EXTRACTED MATERIAL =>
* * *

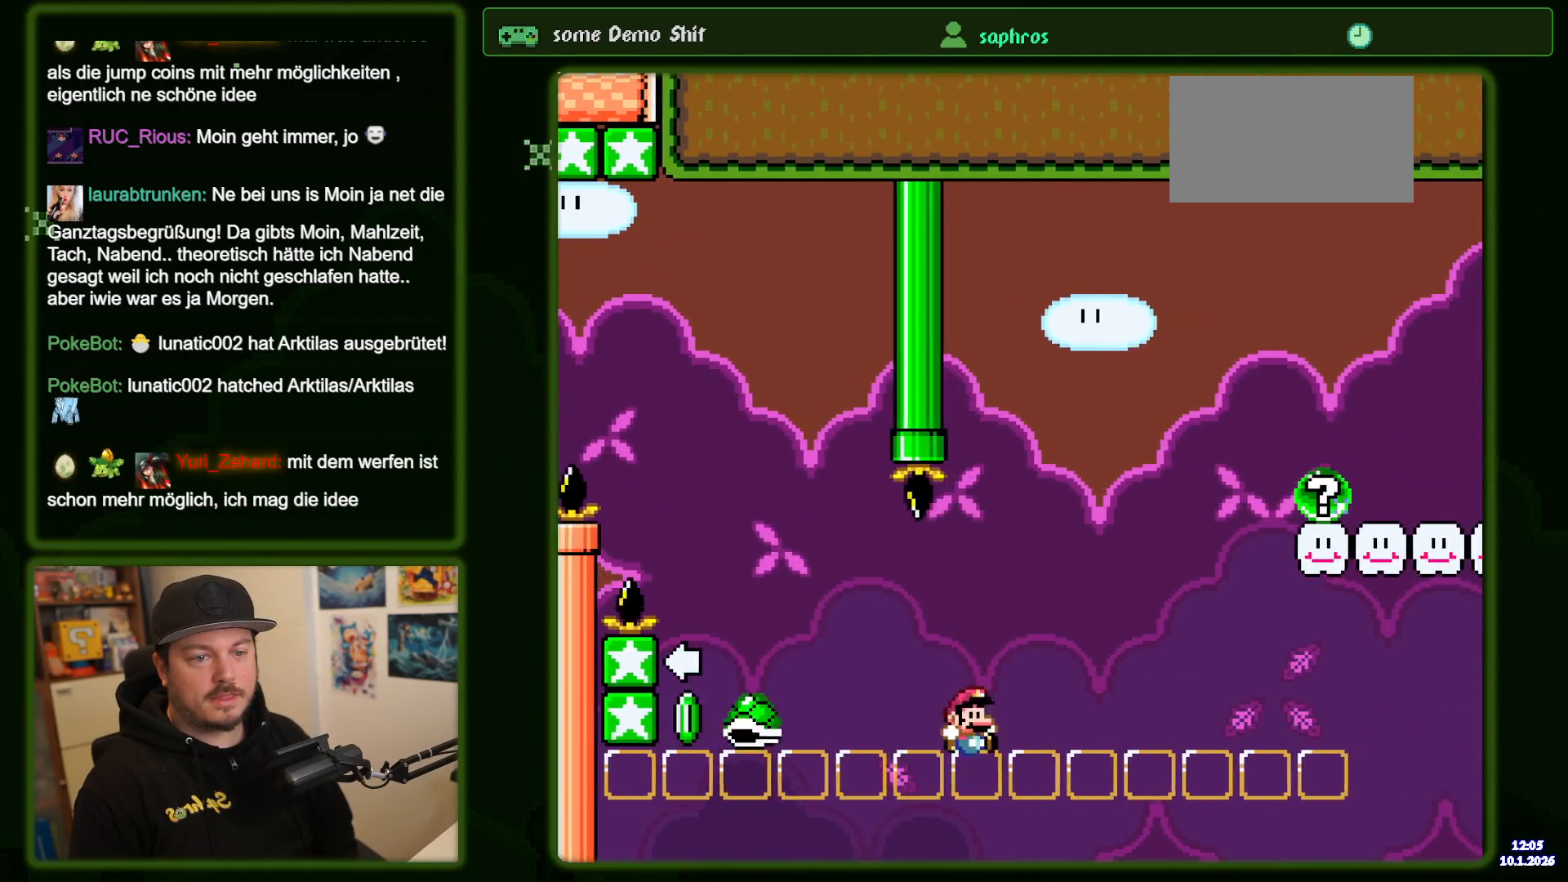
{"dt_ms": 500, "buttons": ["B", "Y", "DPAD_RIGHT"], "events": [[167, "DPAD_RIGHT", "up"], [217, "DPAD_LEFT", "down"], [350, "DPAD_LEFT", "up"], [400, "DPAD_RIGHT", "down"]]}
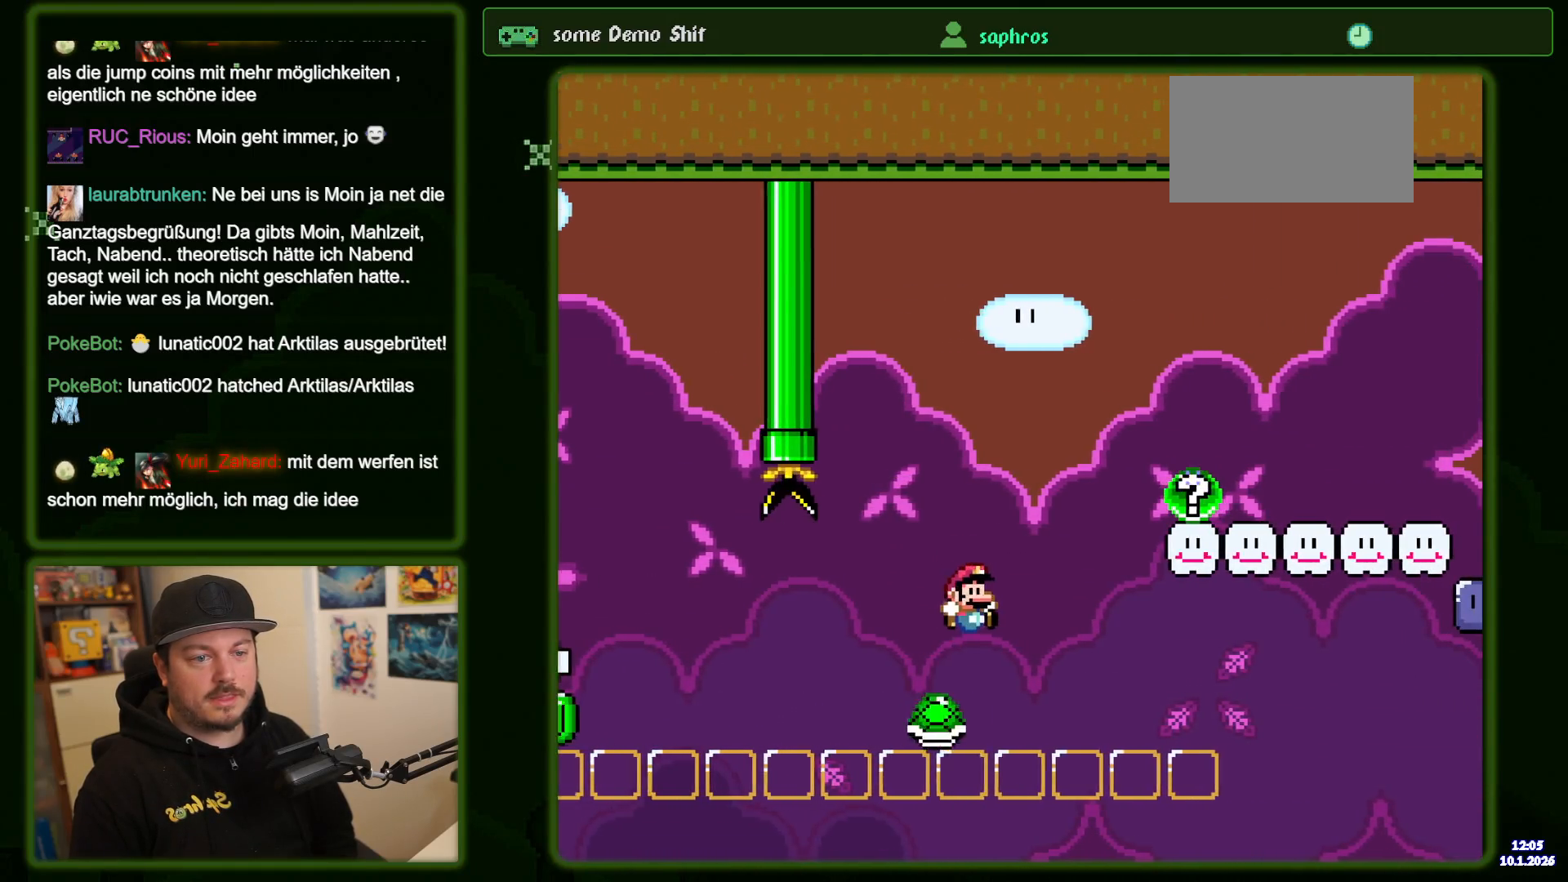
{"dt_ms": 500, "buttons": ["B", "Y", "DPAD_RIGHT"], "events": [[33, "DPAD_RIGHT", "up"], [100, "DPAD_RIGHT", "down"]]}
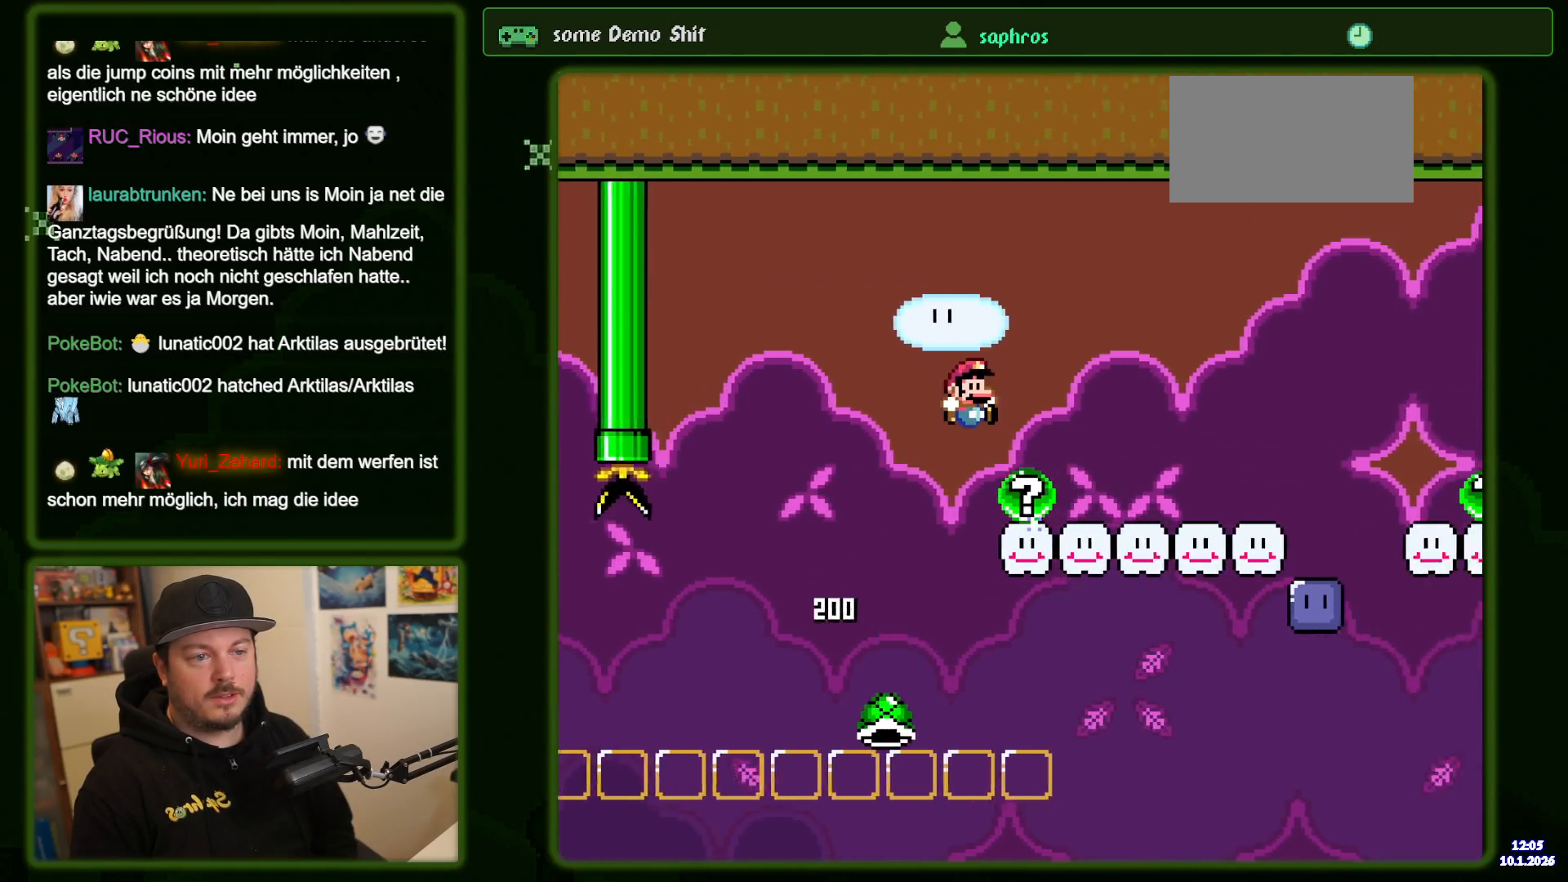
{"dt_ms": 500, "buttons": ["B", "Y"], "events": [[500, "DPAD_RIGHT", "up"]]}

* * *

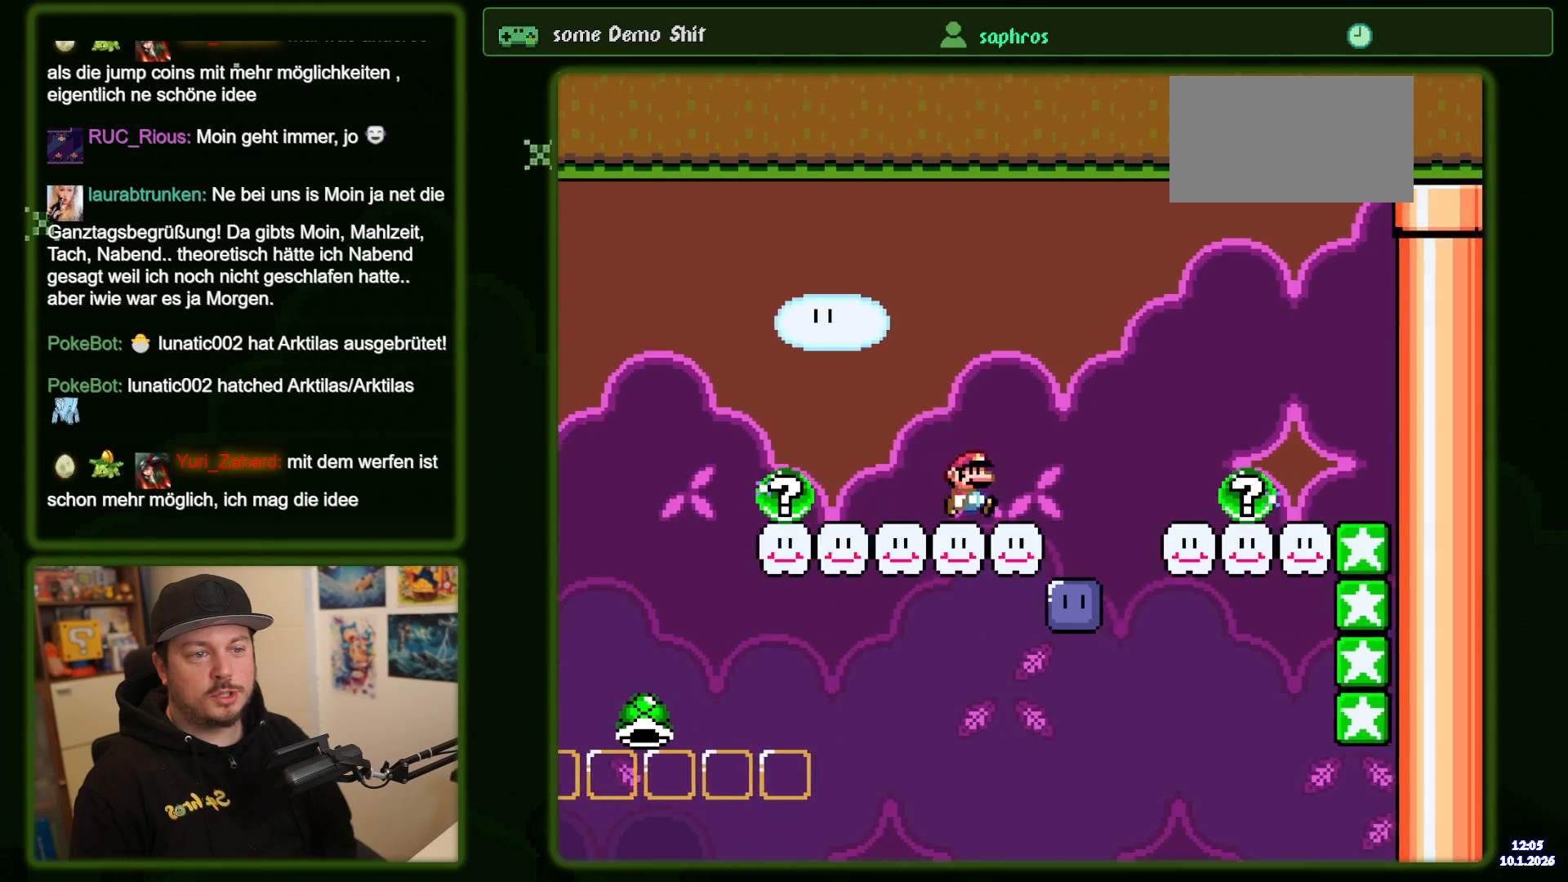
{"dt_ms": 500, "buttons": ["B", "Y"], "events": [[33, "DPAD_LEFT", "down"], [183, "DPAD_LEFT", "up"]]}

* * *

WHAT IS NEEDED => For every line of the records that has the word "down" in it, make a copy.

TASK OUTPUT =>
{"dt_ms": 500, "buttons": ["B", "Y", "DPAD_RIGHT"], "events": [[167, "DPAD_RIGHT", "up"], [217, "DPAD_LEFT", "down"], [350, "DPAD_LEFT", "up"], [400, "DPAD_RIGHT", "down"]]}
{"dt_ms": 500, "buttons": ["B", "Y", "DPAD_RIGHT"], "events": [[33, "DPAD_RIGHT", "up"], [100, "DPAD_RIGHT", "down"]]}
{"dt_ms": 500, "buttons": ["B", "Y"], "events": [[33, "DPAD_LEFT", "down"], [183, "DPAD_LEFT", "up"]]}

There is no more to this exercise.